Para o fundador da Amplificasom, que organiza o festival, este foi um balanço “extremamente positivo”, que começou já no momento em que as pessoas “demonstraram que confiam de uma forma única”, ao esgotar os bilhetes em três semanas, em abril, e os passes diários “num par de horas”.

Segundo o organizador André Mendes, foi dado um sinal de que o Amplifest faz falta, até porque “a pausa criou alguma ‘fome’”, que ia sentindo através de vários contactos com público saudoso e com as próprias bandas.

“O Tristan Shone [do projeto Author & Punisher, que atuou no sábado] virou-se para mim e disse-me que queria fazer o caminho de Santiago com o pai, mas começando por tocar no Amplifest. Veio dos Estados Unidos e saiu daqui felicíssimo, começou o caminho hoje”, contou à Lusa.

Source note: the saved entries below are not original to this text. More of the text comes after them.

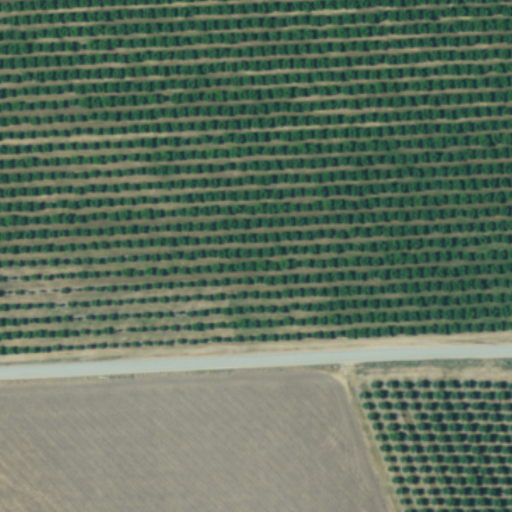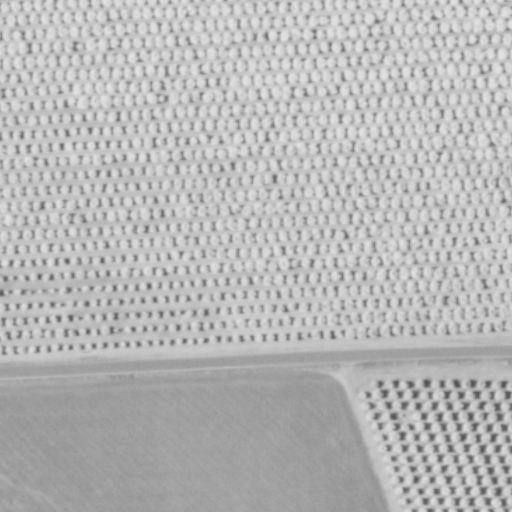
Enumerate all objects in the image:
crop: (255, 256)
road: (256, 363)
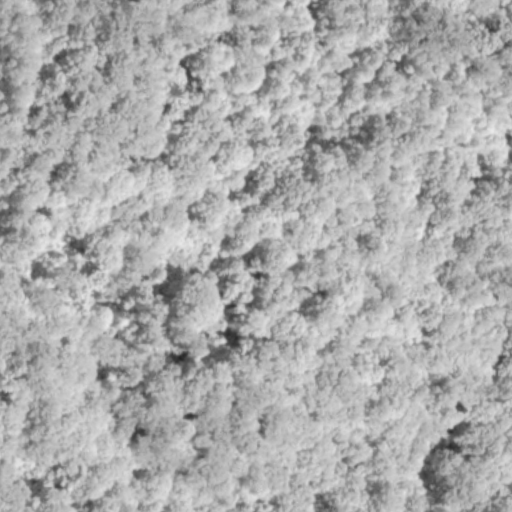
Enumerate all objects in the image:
road: (28, 77)
road: (253, 156)
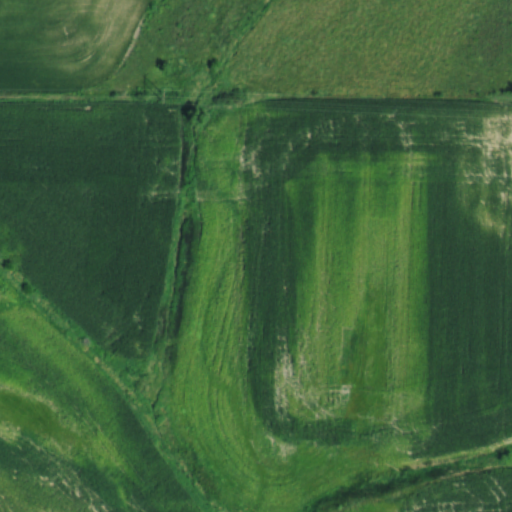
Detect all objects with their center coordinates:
power tower: (160, 93)
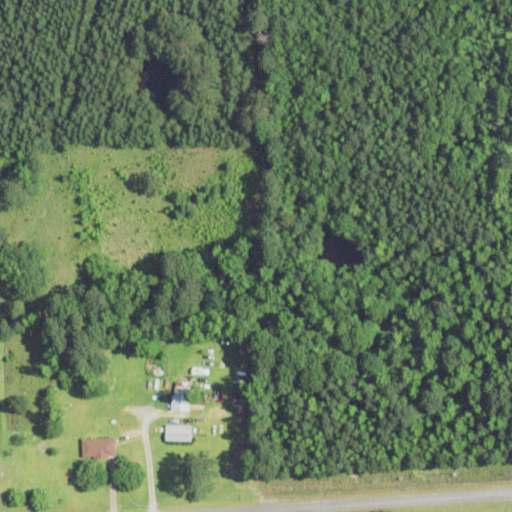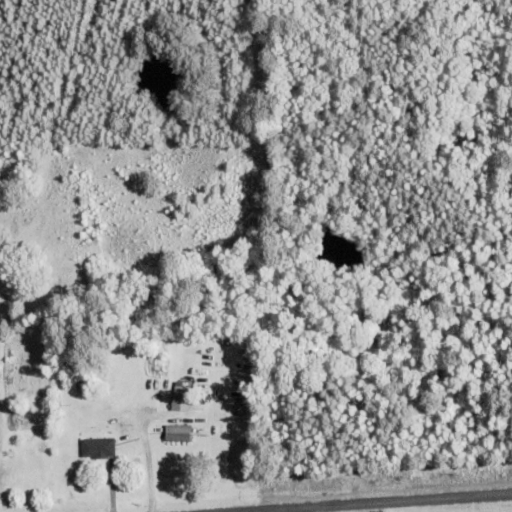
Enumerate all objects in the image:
building: (179, 395)
building: (175, 432)
building: (96, 447)
road: (365, 501)
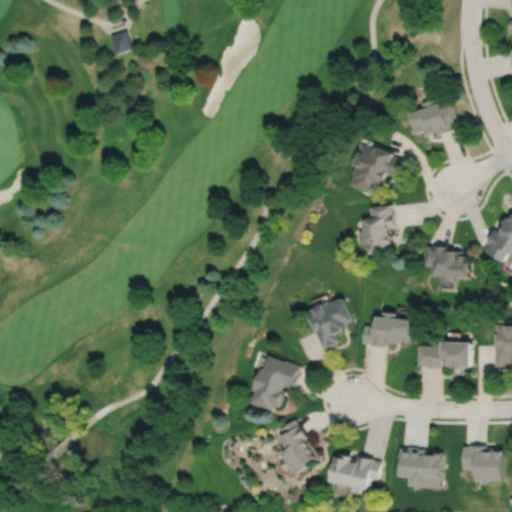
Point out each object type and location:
building: (511, 23)
building: (511, 25)
building: (121, 41)
building: (122, 41)
building: (511, 48)
street lamp: (482, 49)
building: (511, 49)
road: (487, 68)
road: (461, 75)
road: (476, 81)
building: (433, 116)
building: (435, 117)
street lamp: (485, 156)
building: (373, 167)
building: (374, 168)
road: (483, 169)
road: (30, 209)
park: (153, 217)
building: (376, 229)
building: (377, 229)
road: (254, 238)
building: (502, 239)
building: (501, 240)
building: (447, 261)
building: (447, 262)
building: (332, 319)
building: (331, 320)
building: (389, 328)
building: (388, 329)
building: (503, 344)
building: (503, 344)
building: (446, 354)
building: (446, 354)
building: (276, 380)
building: (277, 381)
road: (432, 408)
street lamp: (397, 415)
street lamp: (512, 417)
road: (61, 445)
building: (298, 446)
building: (300, 447)
building: (485, 462)
building: (486, 462)
building: (421, 467)
building: (423, 467)
building: (356, 470)
building: (357, 471)
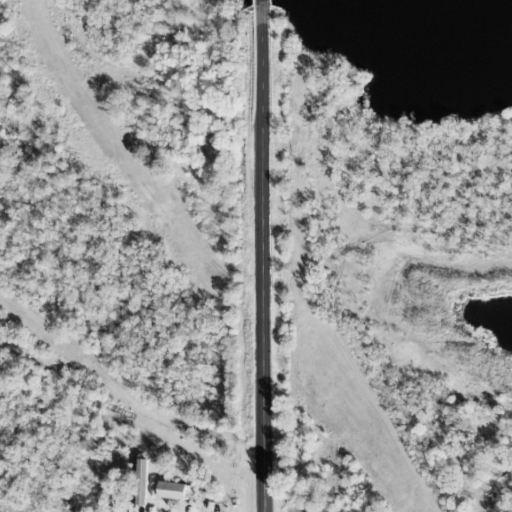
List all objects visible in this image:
road: (260, 4)
road: (264, 260)
road: (123, 385)
building: (178, 491)
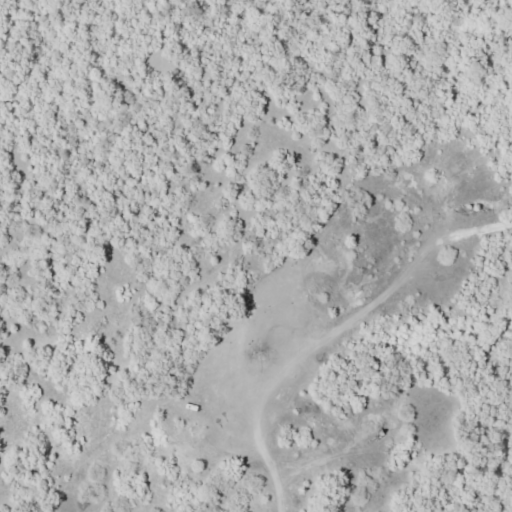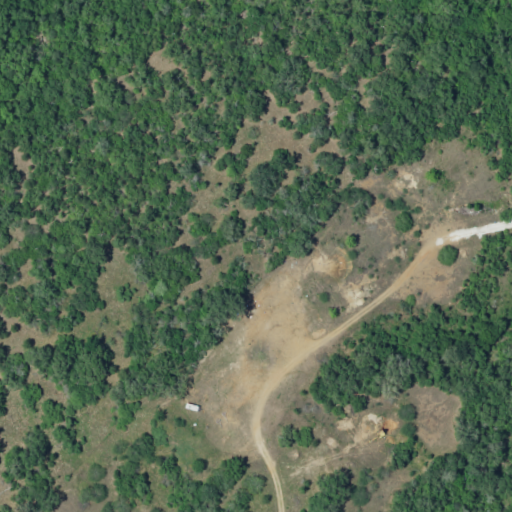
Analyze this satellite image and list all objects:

No sábado, a norte-americana Emma Ruth Rundle despediu-se da plateia elogiando “o público mais bem-educado de todos”, enquanto um outro músico explicou aos organizadores que estava “no festival mais genuíno”, um ponto com que André Mendes concorda, destacando um público “super-adulto e respeitador”, parte da ‘fórmula’ do evento.

“O segredo, sinceramente, é o facto de sermos uma ‘Amplifamília’. Todos os envolvidos são amigos muito próximos, até familiares. Fazemos isto sobretudo por amor, porque um evento destes nunca se faz pelo dinheiro”, comentou.

Depois de em 2016 a maioria do público ter sido estrangeira, este ano “foi 50-50”. “Há uma grande fatia que vem de Espanha, de Portugal é de todo o lado, depois temos quase todos os países europeus representados, mas também México, Estados Unidos e Brasil”, revelou o organizador de um evento “de melómanos para melómanos”.

Para 2020, não está certo que o festival regresse, depois de uma paragem em 2016 que se deveu a “alguma falta de estímulo”, à dureza de acumular o festival com outros trabalhos e um “fim de ciclo”. “Queremos muito? Sim, queremos muito”, limitou-se a dizer o fundador da Amplificasom, também uma agência de artistas nacionais e internacionais.

No sábado, o primeiro de dois dias arrancou com Emma Ruth Rundle e teve como destaques o regresso de Amenra, a estreia de Daughters e o concerto dos franceses Birds in Row, além de vários projetos mais próximos da eletrónica.

Já hoje, o dia abriu com a estreia em Portugal de Inter Arma, prosseguindo com os ‘veteranos’ Pelican, numa noite que terá ainda bandas como Touché Amoré, Deafheaven ou Nadja.

A equipa da Amplificasom foi ‘reforçada’ com Cristiana Duarte, que vai acompanhar André Mendes num trabalho para o futuro, 10 anos volvidos desde a sua formação, que terá de passar por “evoluir”.

“Não somos só uma promotora, somos também agência, e o objetivo, agora a dois, será crescer nesse lado, podendo representar mais nomes”, apontou André.

Já Cristiana Duarte garante, à Lusa, que “só se pode esperar ainda melhor da Amplificasom”, com vários eventos agendados até final de 2019, como o concerto, também no Hard Club, de Godspeed You! Black Emperor, no dia 10 de novembro, “exatamente 13 anos depois” de o fundador ter trazido Enablers ao Porto.

Para 2020, há já dois eventos programados, começando com dois concertos, em Lisboa e Porto, dos norte-americanos Russian Circles, em março, antes do regresso dos Swans a Portugal, numa atuação marcada para 10 de maio no Hard Club.